WHAT YOU NEED TO DO >> For each line of the listing, output an exact copy.

Start of EXCERPTED RECORDS

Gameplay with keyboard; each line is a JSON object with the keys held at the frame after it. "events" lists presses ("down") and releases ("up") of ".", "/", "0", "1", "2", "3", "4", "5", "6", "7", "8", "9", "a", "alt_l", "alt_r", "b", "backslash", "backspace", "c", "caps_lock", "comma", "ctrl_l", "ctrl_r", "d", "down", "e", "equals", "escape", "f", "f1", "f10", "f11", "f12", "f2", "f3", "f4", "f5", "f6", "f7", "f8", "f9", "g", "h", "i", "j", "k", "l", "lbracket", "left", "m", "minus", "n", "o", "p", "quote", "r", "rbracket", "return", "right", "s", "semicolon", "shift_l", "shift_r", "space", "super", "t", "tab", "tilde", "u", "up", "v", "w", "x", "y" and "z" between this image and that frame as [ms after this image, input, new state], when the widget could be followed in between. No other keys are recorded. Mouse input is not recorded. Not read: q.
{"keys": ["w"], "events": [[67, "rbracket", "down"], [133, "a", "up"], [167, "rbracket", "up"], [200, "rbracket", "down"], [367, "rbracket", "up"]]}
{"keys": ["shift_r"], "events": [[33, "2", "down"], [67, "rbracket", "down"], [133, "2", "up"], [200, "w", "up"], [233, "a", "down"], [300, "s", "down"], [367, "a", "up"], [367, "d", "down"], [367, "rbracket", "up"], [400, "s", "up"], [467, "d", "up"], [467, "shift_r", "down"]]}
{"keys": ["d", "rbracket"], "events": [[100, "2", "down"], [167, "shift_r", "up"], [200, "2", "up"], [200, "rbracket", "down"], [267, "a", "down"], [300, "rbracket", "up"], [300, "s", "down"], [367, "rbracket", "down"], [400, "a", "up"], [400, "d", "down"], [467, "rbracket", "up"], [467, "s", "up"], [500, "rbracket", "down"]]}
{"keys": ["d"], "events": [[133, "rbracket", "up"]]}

End of EXCERPTED RECORDS

THE COMPLETED TASK >>
Gameplay with keyboard; each line is a JSON object with the keys held at the frame after it. "events" lists presses ("down") and releases ("up") of ".", "/", "0", "1", "2", "3", "4", "5", "6", "7", "8", "9", "a", "alt_l", "alt_r", "b", "backslash", "backspace", "c", "caps_lock", "comma", "ctrl_l", "ctrl_r", "d", "down", "e", "equals", "escape", "f", "f1", "f10", "f11", "f12", "f2", "f3", "f4", "f5", "f6", "f7", "f8", "f9", "g", "h", "i", "j", "k", "l", "lbracket", "left", "m", "minus", "n", "o", "p", "quote", "r", "rbracket", "return", "right", "s", "semicolon", "shift_l", "shift_r", "space", "super", "t", "tab", "tilde", "u", "up", "v", "w", "x", "y" and "z" between this image and that frame as [ms after this image, input, new state], when the widget could be followed in between. No other keys are recorded. Mouse input is not recorded. Not read: q.
{"keys": ["w"], "events": [[67, "rbracket", "down"], [133, "a", "up"], [167, "rbracket", "up"], [200, "rbracket", "down"], [367, "rbracket", "up"]]}
{"keys": ["shift_r"], "events": [[33, "2", "down"], [67, "rbracket", "down"], [133, "2", "up"], [200, "w", "up"], [233, "a", "down"], [300, "s", "down"], [367, "a", "up"], [367, "d", "down"], [367, "rbracket", "up"], [400, "s", "up"], [467, "d", "up"], [467, "shift_r", "down"]]}
{"keys": ["d", "rbracket"], "events": [[100, "2", "down"], [167, "shift_r", "up"], [200, "2", "up"], [200, "rbracket", "down"], [267, "a", "down"], [300, "rbracket", "up"], [300, "s", "down"], [367, "rbracket", "down"], [400, "a", "up"], [400, "d", "down"], [467, "rbracket", "up"], [467, "s", "up"], [500, "rbracket", "down"]]}
{"keys": ["d"], "events": [[133, "rbracket", "up"]]}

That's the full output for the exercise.